His mother said tentatively, ‘I’d put a clean smock on.’

At this he tore off his soiled smock, threw it on the floor, then swung round from them and went out, banging the door behind him.

As he walked down the dusty road in the direction of the farmyard his angry gaze lifted towards the house. He had always liked the farmhouse, the shape of it, the mellowness of it; it was the best of its kind for fifty miles in any direction you went. The old part of it dated back to 1699 and had three storeys. The lower floor was now the dining room; it was a very large room. Above it the same space was divided into a bedroom and two small rooms, one used as the master’s dressing room and one as a night water closet. Above these there had been two attics, but the dividing wall had been pulled down to form a large storeroom for all the odds and ends of the house.

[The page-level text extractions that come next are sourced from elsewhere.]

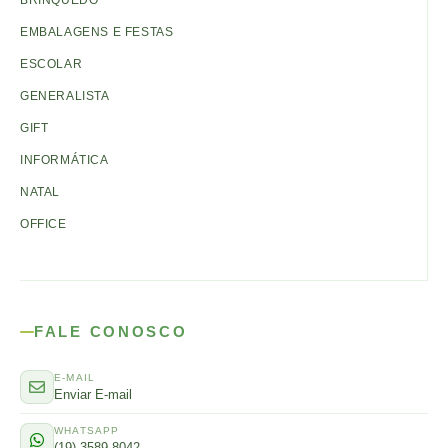
EMBALAGENS E FESTAS
ESCOLAR
GENERALISTA
GIFT
INFORMÁTICA
NATAL
OFFICE
FALE CONOSCO
E-MAIL
Enviar E-mail
WHATSAPP
(19) 3589-8042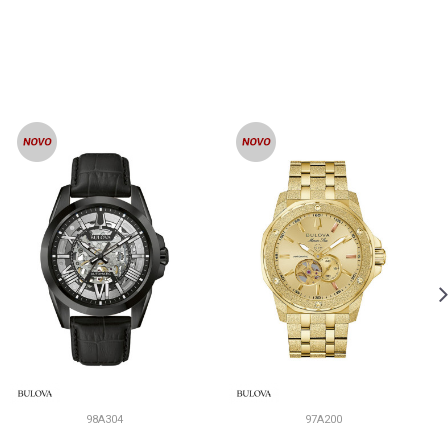
98A304
97A200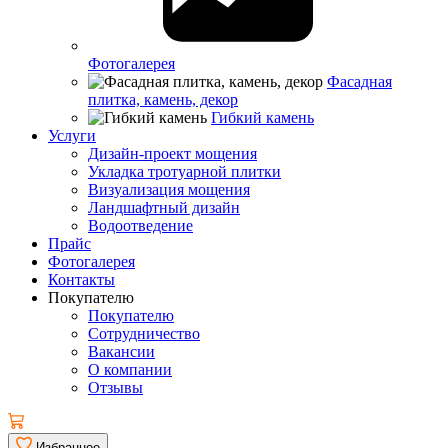
Фотогалерея
Фасадная
плитка, камень, декор
Гибкий камень
Услуги
Дизайн-проект мощения
Укладка тротуарной плитки
Визуализация мощения
Ландшафтный дизайн
Водоотведение
Прайс
Фотогалерея
Контакты
Покупателю
Покупателю
Сотрудничество
Вакансии
О компании
Отзывы
Избранное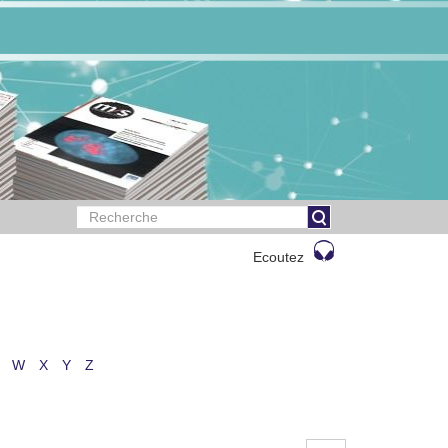
Ecoutez
W
X
Y
Z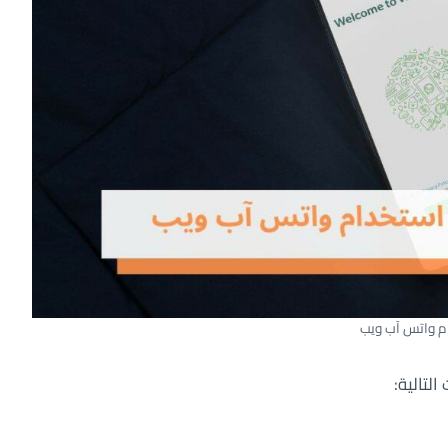
م واتس آب ويب
لتالية: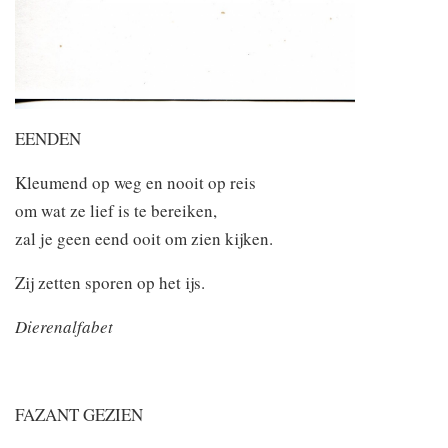
EENDEN
Kleumend op weg en nooit op reis
om wat ze lief is te bereiken,
zal je geen eend ooit om zien kijken.
Zij zetten sporen op het ijs.
Dierenalfabet
FAZANT GEZIEN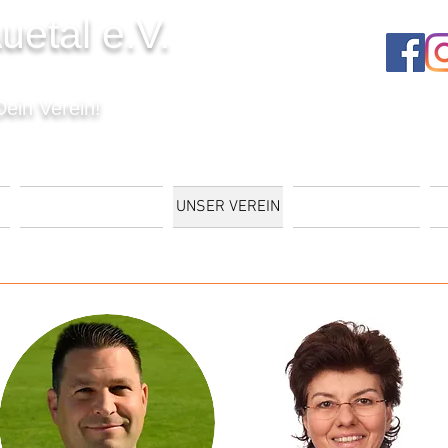
uetal e.V.
Dein Verein!
T
VERANSTALTUNGEN
UNSER VEREIN
MITGLIEDSCHAFT
K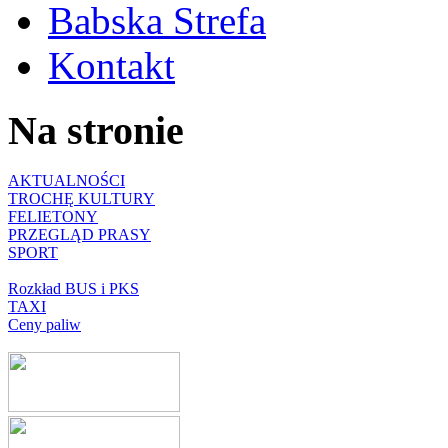
Babska Strefa
Kontakt
Na stronie
AKTUALNOŚCI
TROCHĘ KULTURY
FELIETONY
PRZEGLĄD PRASY
SPORT
Rozkład BUS i PKS
TAXI
Ceny paliw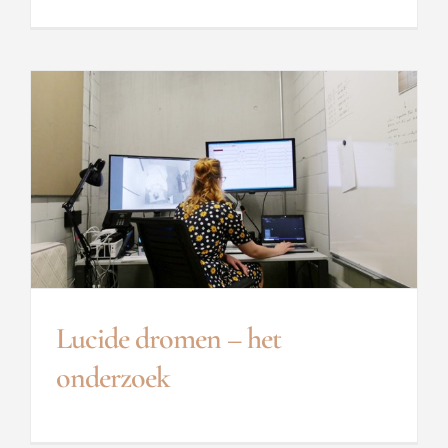
Lucide dromen – het
onderzoek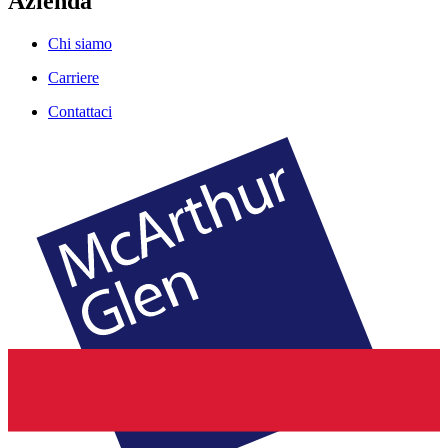
Azienda
Chi siamo
Carriere
Contattaci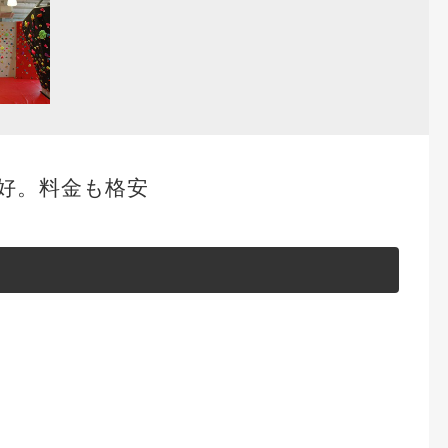
好。料金も格安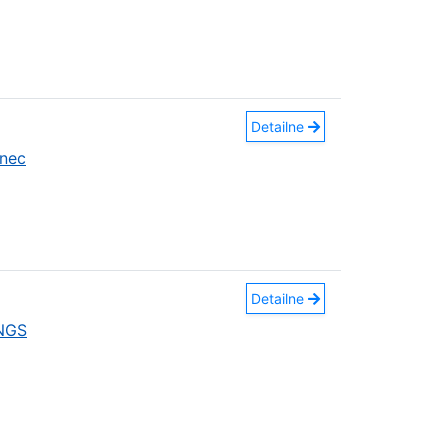
Detailne
nec
Detailne
INGS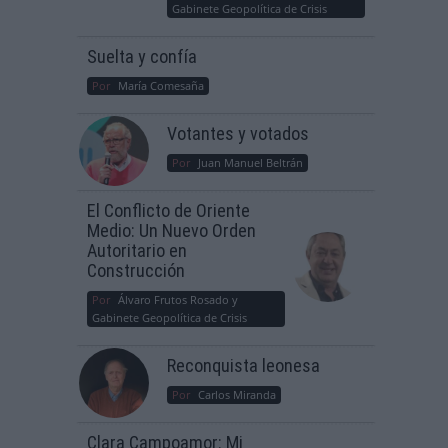
Gabinete Geopolítica de Crisis
Suelta y confía
Por
María Comesaña
Votantes y votados
Por
Juan Manuel Beltrán
El Conflicto de Oriente
Medio: Un Nuevo Orden
Autoritario en
Construcción
Por
Álvaro Frutos Rosado y
Gabinete Geopolítica de Crisis
Reconquista leonesa
Por
Carlos Miranda
Clara Campoamor: Mi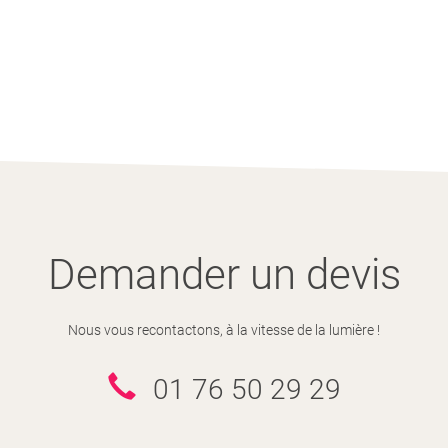
Demander un devis
Nous vous recontactons, à la vitesse de la lumière !
01 76 50 29 29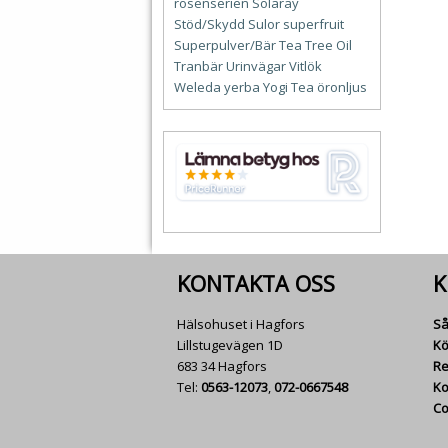
rosenserien
Solaray
Stöd/Skydd
Sulor
superfruit
Superpulver/Bär
Tea Tree Oil
Tranbär
Urinvägar
Vitlök
Weleda
yerba
Yogi Tea
öronljus
KONTAKTA OSS
K
Hälsohuset i Hagfors
Så
Lillstugevägen 1D
Kö
683 34 Hagfors
Re
Tel:
0563-12073
,
072-0667548
Ko
Co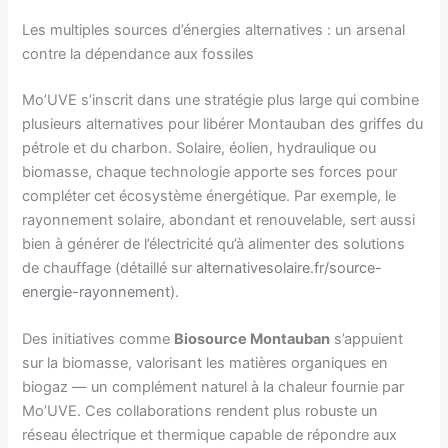
Les multiples sources d’énergies alternatives : un arsenal
contre la dépendance aux fossiles
Mo’UVE s’inscrit dans une stratégie plus large qui combine
plusieurs alternatives pour libérer Montauban des griffes du
pétrole et du charbon. Solaire, éolien, hydraulique ou
biomasse, chaque technologie apporte ses forces pour
compléter cet écosystème énergétique. Par exemple, le
rayonnement solaire, abondant et renouvelable, sert aussi
bien à générer de l’électricité qu’à alimenter des solutions
de chauffage (détaillé sur
alternativesolaire.fr/source-
energie-rayonnement
).
Des initiatives comme
Biosource Montauban
s’appuient
sur la biomasse, valorisant les matières organiques en
biogaz — un complément naturel à la chaleur fournie par
Mo’UVE. Ces collaborations rendent plus robuste un
réseau électrique et thermique capable de répondre aux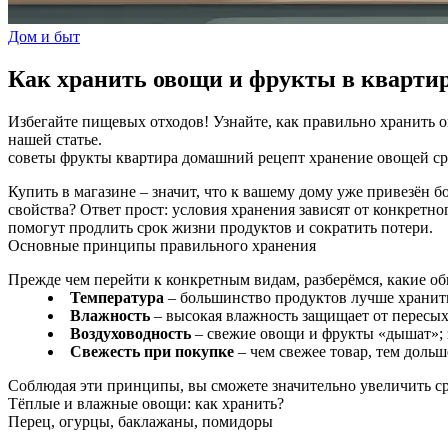
Дом и быт
Как хранить овощи и фрукты в кварти
Избегайте пищевых отходов! Узнайте, как правильно хранить о
нашей статье.
советы
фрукты
квартира
домашний рецепт
хранение овощей
с
Купить в магазине – значит, что к вашему дому уже привезён 
свойства? Ответ прост: условия хранения зависят от конкретн
помогут продлить срок жизни продуктов и сократить потери.
Основные принципы правильного хранения
Прежде чем перейти к конкретным видам, разберёмся, какие 
Температура
– большинство продуктов лучше хранить 
Влажность
– высокая влажность защищает от пересых
Воздуховодность
– свежие овощи и фрукты «дышат»; з
Свежесть при покупке
– чем свежее товар, тем доль
Соблюдая эти принципы, вы сможете значительно увеличить ср
Тёплые и влажные овощи: как хранить?
Перец, огурцы, баклажаны, помидоры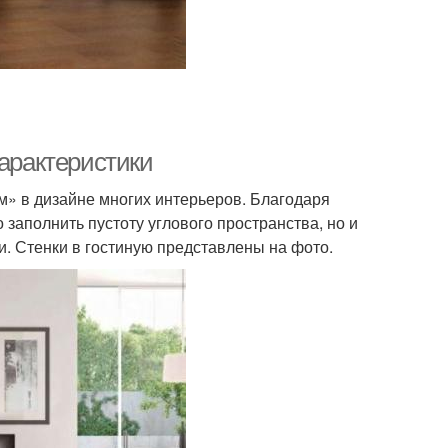
характеристики
м» в дизайне многих интерьеров. Благодаря
заполнить пустоту углового пространства, но и
. Стенки в гостиную представлены на фото.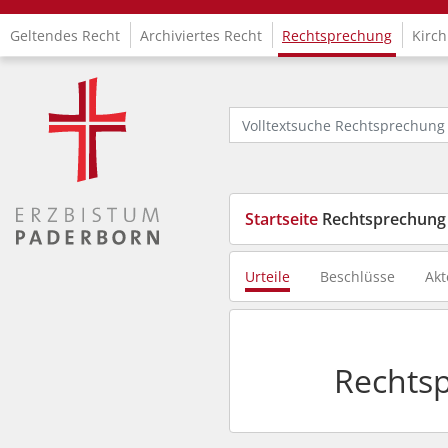
Geltendes Recht
Archiviertes Recht
Rechtsprechung
Kirch
Logo Fachinformationssystem Kirchenrecht
Volltextsuche Rechtsprechung
Startseite
Rechtsprechung
Urteile
Beschlüsse
Akt
Rechts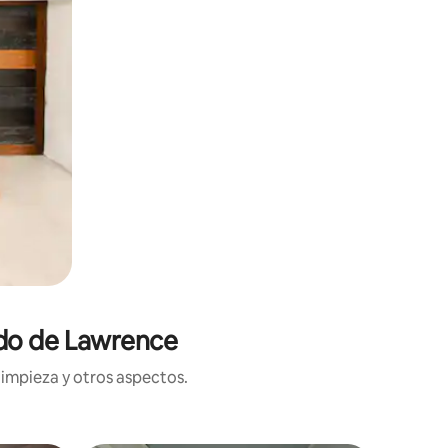
ado de Lawrence
limpieza y otros aspectos.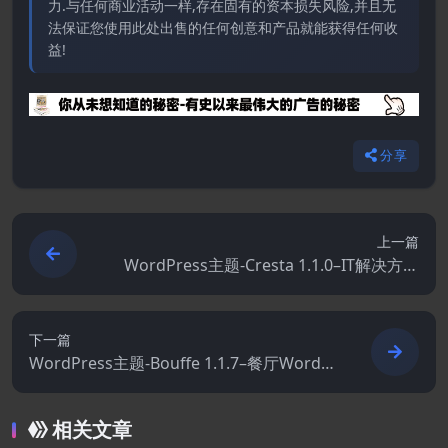
力.与任何商业活动一样,存在固有的资本损失风险,并且无
法保证您使用此处出售的任何创意和产品就能获得任何收
益!
分享
上一篇
WordPress主题-Cresta 1.1.0–IT解决方案
和技术WordPress主题
下一篇
WordPress主题-Bouffe 1.1.7–餐厅WordPr
ess主题
相关文章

The new part of the farmhouse, which was built in 1794, had only two storeys, and the bedrooms were on a lower level than that of the old part. Four steps led down from the old house into the new and on to a fine big landing, as big as a room, with six bedrooms going off it. The house had been built for a family, and at one time these rooms had held seven sons and three daughters. This was because they had been lucky enough to be born and reared between the bad plagues. On the ground floor there was a fine sitting room, and at the end of a passage leading from the hall a room that had once been the breakfast room – the house had been styled on those of its betters – but now was the master’s office. The end of the passage gave access to the kitchen, and this room, like the old dining room at the opposite end, was stone-flagged, and held everything that a kitchen should hold, from a pepper mill to a row of twelve graded pewter pots hanging above the long mantelshelf, seeming to form a bridge between the great copper pans that gleamed, also in rotation of size, where they hung on wooden pegs down each side of the fireplace.